Start of The data
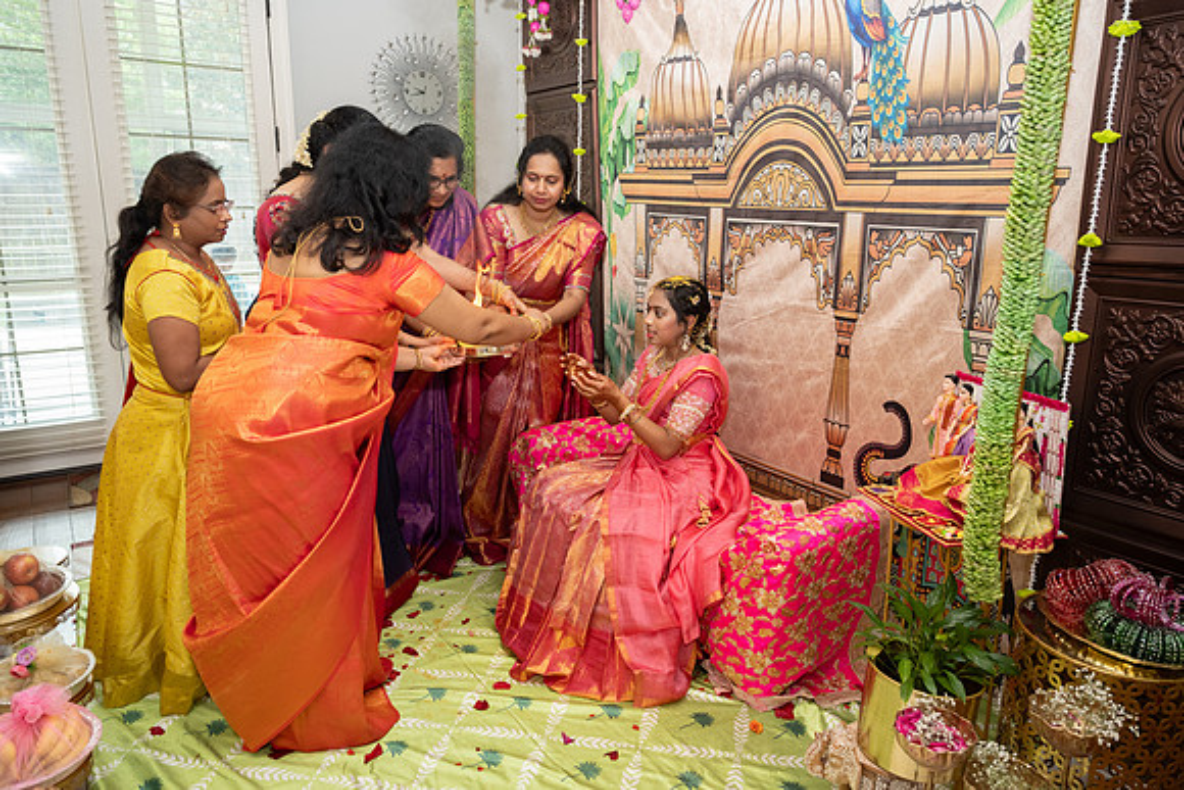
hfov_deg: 72.4
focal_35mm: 25
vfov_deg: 52.0
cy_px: 395
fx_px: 809
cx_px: 600
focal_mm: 24
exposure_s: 1/160
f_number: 3.5
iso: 800
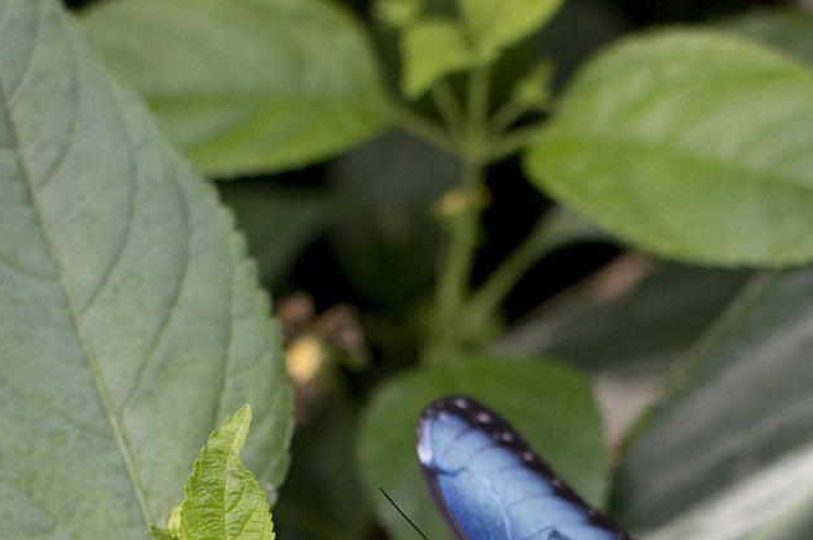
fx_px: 2984
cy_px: 669
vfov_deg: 10.2
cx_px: 577
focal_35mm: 132
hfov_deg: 15.5
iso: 200
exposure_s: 1/400
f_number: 3.2
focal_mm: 35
End of The data
Work to complete = The listing above must be retyped word for word, without the pictures.

Output for this task =
hfov_deg: 72.4
focal_35mm: 25
vfov_deg: 52.0
cy_px: 395
fx_px: 809
cx_px: 600
focal_mm: 24
exposure_s: 1/160
f_number: 3.5
iso: 800
fx_px: 2984
cy_px: 669
vfov_deg: 10.2
cx_px: 577
focal_35mm: 132
hfov_deg: 15.5
iso: 200
exposure_s: 1/400
f_number: 3.2
focal_mm: 35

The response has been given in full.